When you do a comparison that makes sense, clearly some forms of recreation are more destructive than others.

But what's more damaging to the environment? Alienating potential allies of the environmental cause by criticizing their recreational pursuits.

Rural folks--hunters, fishermen, and even loggers--care about open spaces, if for different reasons that urban folks do. The point is to preserve the open spaces, not argue about who uses them better.
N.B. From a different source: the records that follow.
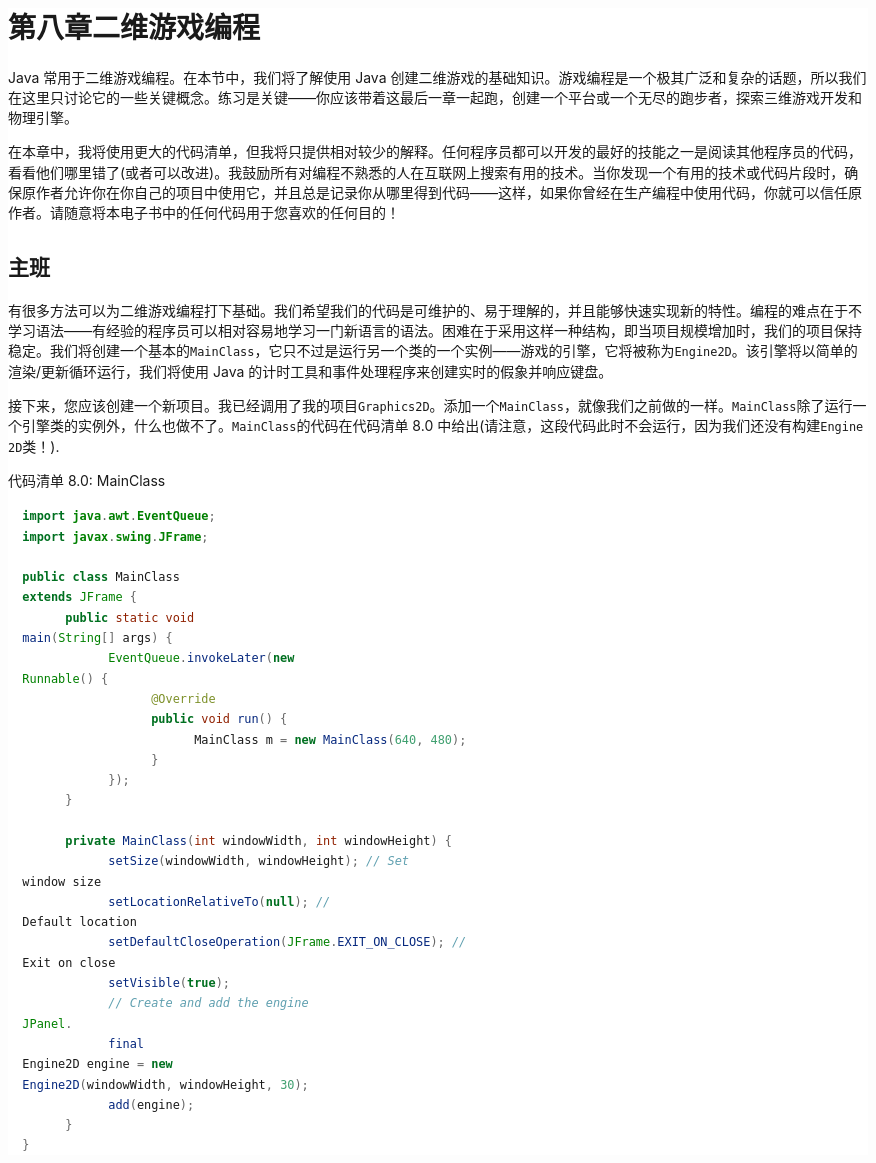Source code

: # 第八章二维游戏编程

Java 常用于二维游戏编程。在本节中，我们将了解使用 Java 创建二维游戏的基础知识。游戏编程是一个极其广泛和复杂的话题，所以我们在这里只讨论它的一些关键概念。练习是关键——你应该带着这最后一章一起跑，创建一个平台或一个无尽的跑步者，探索三维游戏开发和物理引擎。

在本章中，我将使用更大的代码清单，但我将只提供相对较少的解释。任何程序员都可以开发的最好的技能之一是阅读其他程序员的代码，看看他们哪里错了(或者可以改进)。我鼓励所有对编程不熟悉的人在互联网上搜索有用的技术。当你发现一个有用的技术或代码片段时，确保原作者允许你在你自己的项目中使用它，并且总是记录你从哪里得到代码——这样，如果你曾经在生产编程中使用代码，你就可以信任原作者。请随意将本电子书中的任何代码用于您喜欢的任何目的！

## 主班

有很多方法可以为二维游戏编程打下基础。我们希望我们的代码是可维护的、易于理解的，并且能够快速实现新的特性。编程的难点在于不学习语法——有经验的程序员可以相对容易地学习一门新语言的语法。困难在于采用这样一种结构，即当项目规模增加时，我们的项目保持稳定。我们将创建一个基本的`MainClass`，它只不过是运行另一个类的一个实例——游戏的引擎，它将被称为`Engine2D`。该引擎将以简单的渲染/更新循环运行，我们将使用 Java 的计时工具和事件处理程序来创建实时的假象并响应键盘。

接下来，您应该创建一个新项目。我已经调用了我的项目`Graphics2D`。添加一个`MainClass`，就像我们之前做的一样。`MainClass`除了运行一个引擎类的实例外，什么也做不了。`MainClass`的代码在代码清单 8.0 中给出(请注意，这段代码此时不会运行，因为我们还没有构建`Engine2D`类！).

代码清单 8.0: MainClass

```java
  import java.awt.EventQueue;
  import javax.swing.JFrame;

  public class MainClass
  extends JFrame {
        public static void
  main(String[] args) {
              EventQueue.invokeLater(new
  Runnable() {
                    @Override
                    public void run() {
                          MainClass m = new MainClass(640, 480);
                    }
              });
        }

        private MainClass(int windowWidth, int windowHeight) {
              setSize(windowWidth, windowHeight); // Set
  window size
              setLocationRelativeTo(null); //
  Default location
              setDefaultCloseOperation(JFrame.EXIT_ON_CLOSE); //
  Exit on close
              setVisible(true);
              // Create and add the engine
  JPanel.
              final
  Engine2D engine = new
  Engine2D(windowWidth, windowHeight, 30);
              add(engine);
        }
  }

```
When wildlife start dying because the food chain is bollocksed by global warming, or urban sprawl overruns a forest, the argument will be forever moot.

True, effective action on climate change will require bipartisan compromise, and this will never happen if Democratic environmentalists alienate Republican NRA types over an issue as utterly insignificant as snowmobiling.


I like the fact that you can only eat fish from lake Chelan "at most once a week". That was on the tele the other night and I thought to myself,"if you can only eat it at most once a week, why the fuck would you eat something that toxic in the first place?".

Back to the media critique, this is typical of the Seattle Times reporting on the environment. Last fall they had an excellent series on the science behind global warming and why many people don't believe it is happening. In the series they squarely laid part of the blame of the issue on the media themselves. In the media pursuit of "fairness", they often put counter views on global warming into articles without mentioning that the counter views come from people whose tests are faulty (and have been debunked) and whose salaries are paid for by industries contributing to global warming. The editor of the Seattle Times wrote a very favorable column praising the article and touting his paper's responsible, investigative reporting.

The following week the Times ran a story on global warming sourced from the Washington Post. In the article a counter view was reported. The view was reported by a person exposed in the previous Times article as being funded by Exxon and whose "science" has been debunked.

When I wrote the Times about this, they apologized and said that they couldn't possibly be consistent in their reportage due to compartmentalism in the divisions of the paper. Grrr

The point on snowmobiles is well taken yet .. Seth has a good point. Snowmobilers, hunters, people who use the rural land care about preserving it. There is plenty of room - and we as a country can afford it - for 'pristine nature preserves' and 'using the woods for fun and recreation.

Douchbag says "Fact: Lakes Washington and Union are eleventy times cleaner and safer than they were twenty years ago."

Err, try forty years. The beach closures (due to lumps of human shit washing up on Mathews Beach and elsewhere) that led to the formation of Metro and the introduction of real sewage processing were in 1968.

And those problems are starting to reappear; Lake Washington is much dirtier now than it was in the 70s, and may even start seeing closures again soon.

But that's about sewage overflow, not gas. Boat gas isn't that big a deal in Lake Washington; in Lake Union, it is, but I'll bet the improvement has more to do with the gradual death of commercial boating (i.e. fishing) than anything to do with pleasure boats.

I'd like to add that the person in the foreground of that grainy photo looks like Mayor Gridlock.